* **EXERCISE GOAL**
Report every line in the rows below that contains the string "konkret", matching case exactly.

* **EXTRACTED ENTRIES**
- - - - - - -

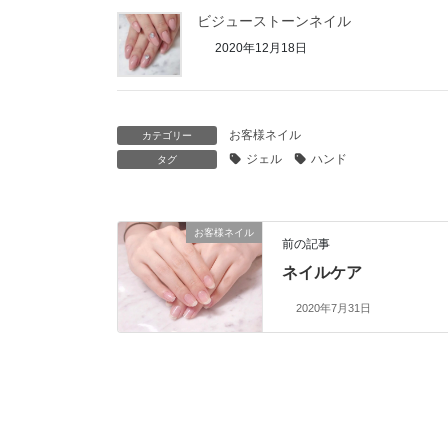
ビジューストーンネイル
2020年12月18日
お客様ネイル
カテゴリー
ジェル
ハンド
タグ
お客様ネイル
前の記事
ネイルケア
2020年7月31日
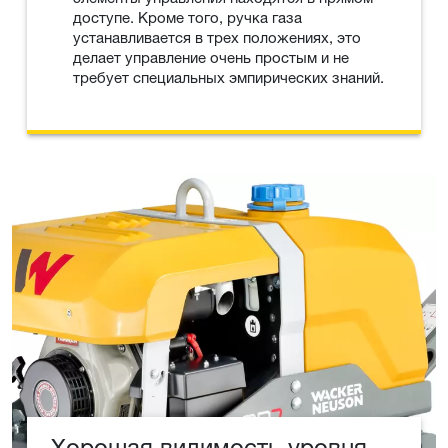
доступе. Кроме того, ручка газа
устанавливается в трех положениях, это
делает управление очень простым и не
требует специальных эмпирических знаний.
Хорошая видимость уровня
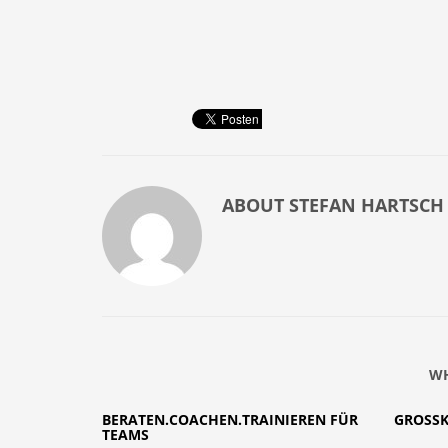
ABOUT
STEFAN HARTSCH
WH
BERATEN.COACHEN.TRAINIEREN FÜR
GROSS
TEAMS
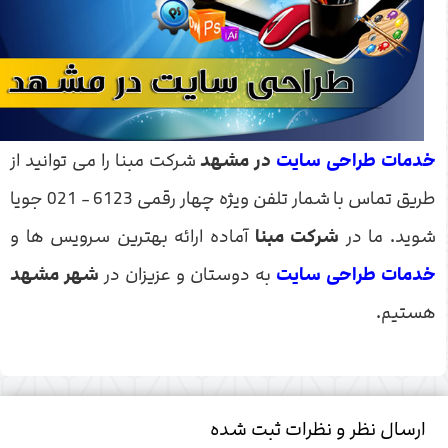
خدمات طراحی سایت
در مشهد
شرکت مبنا را می توانید از
طریق تماس با شمار تلفن ویژه چهار رقمی 6123 - 021 جویا
شوید. ما در
شرکت مبنا
آماده ارائه بهترین سرویس ها و
خدمات طراحی سایت
به دوستان و عزیزان در
شهر مشهد
هستیم.
ارسال نظر و نظرات ثبت شده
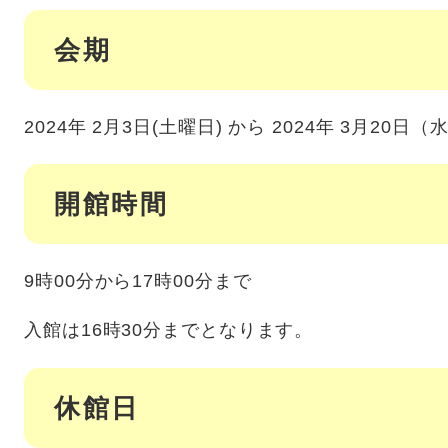
会期
2024年 2月3日(土曜日) から 2024年 3月20
開館時間
9時00分から17時00分まで
入館は16時30分までとなります。
休館日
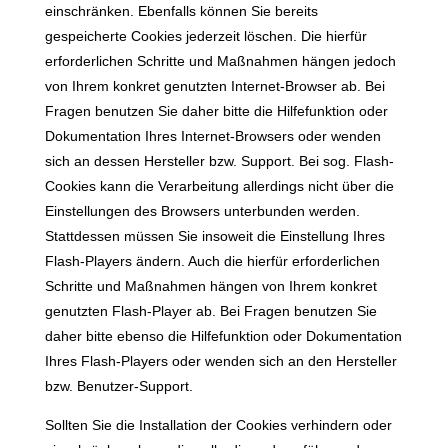
einschränken. Ebenfalls können Sie bereits
gespeicherte Cookies jederzeit löschen. Die hierfür
erforderlichen Schritte und Maßnahmen hängen jedoch
von Ihrem konkret genutzten Internet-Browser ab. Bei
Fragen benutzen Sie daher bitte die Hilfefunktion oder
Dokumentation Ihres Internet-Browsers oder wenden
sich an dessen Hersteller bzw. Support. Bei sog. Flash-
Cookies kann die Verarbeitung allerdings nicht über die
Einstellungen des Browsers unterbunden werden.
Stattdessen müssen Sie insoweit die Einstellung Ihres
Flash-Players ändern. Auch die hierfür erforderlichen
Schritte und Maßnahmen hängen von Ihrem konkret
genutzten Flash-Player ab. Bei Fragen benutzen Sie
daher bitte ebenso die Hilfefunktion oder Dokumentation
Ihres Flash-Players oder wenden sich an den Hersteller
bzw. Benutzer-Support.
Sollten Sie die Installation der Cookies verhindern oder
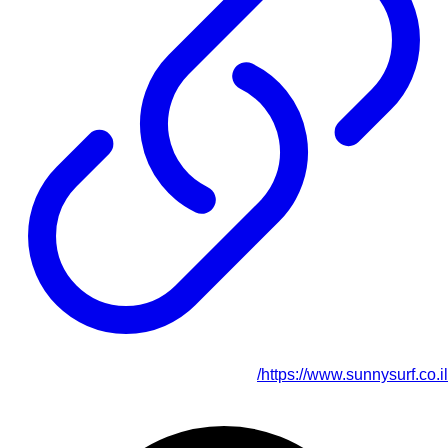
https://www.sunnysurf.co.il/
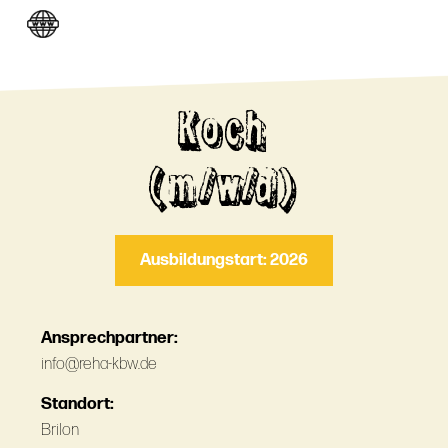
Koch
(m/w/d)
Ausbildungstart: 2026
Ansprechpartner:
info@reha-kbw.de
Standort:
Brilon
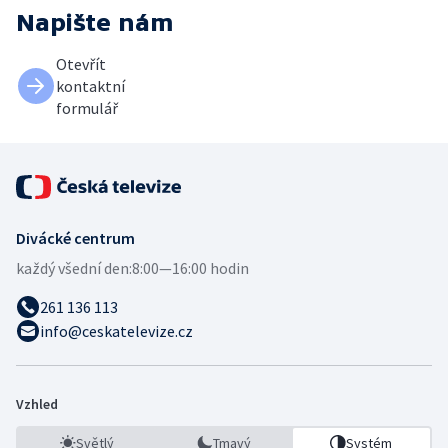
Napište nám
Otevřít
kontaktní
formulář
Divácké centrum
každý všední den:
8:00—16:00 hodin
261 136 113
info@ceskatelevize.cz
Vzhled
Světlý
Tmavý
Systém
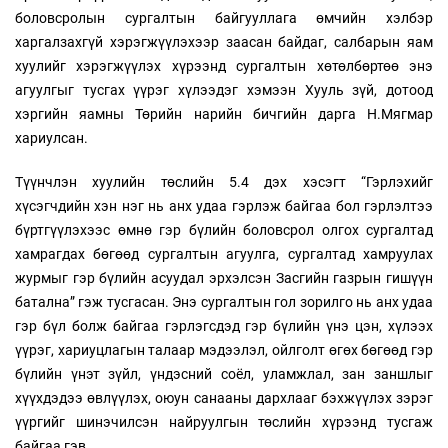
боловсролын сургалтын байгууллага өмчийн хэлбэр
харгалзахгүй хэрэгжүүлэхээр заасан байдаг, салбарын яам
хуулийг хэрэгжүүлэх хүрээнд сургалтын хөтөлбөртөө энэ
агуулгыг тусгах үүрэг хүлээдэг хэмээн Хууль зүй, дотоод
хэргийн яамны Төрийн нарийн бичгийн дарга Н.Мягмар
хариулсан.
Түүнчлэн хуулийн төслийн 5.4 дэх хэсэгт “Гэрлэхийг
хүсэгчдийн хэн нэг нь анх удаа гэрлэж байгаа бол гэрлэлтээ
бүртгүүлэхээс өмнө гэр бүлийн боловсрол олгох сургалтад
хамрагдах бөгөөд сургалтын агуулга, сургалтад хамруулах
журмыг гэр бүлийн асуудал эрхэлсэн Засгийн газрын гишүүн
батална” гэж тусгасан. Энэ сургалтын гол зорилго нь анх удаа
гэр бүл болж байгаа гэрлэгсдэд гэр бүлийн үнэ цэн, хүлээх
үүрэг, хариуцлагын талаар мэдээлэл, ойлголт өгөх бөгөөд гэр
бүлийн үнэт зүйл, үндэсний соёл, уламжлал, зан заншлыг
хүүхдэдээ өвлүүлэх, оюун санааны дархлааг бэхжүүлэх зэрэг
үүргийг шинэчилсэн найруулгын төслийн хүрээнд тусгаж
байгаа гэв.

- - - - - - -

* **RESPONSE**
von Ihrem konkret genutzten Internet-Browser ab. Bei
Schritte und Maßnahmen hängen von Ihrem konkret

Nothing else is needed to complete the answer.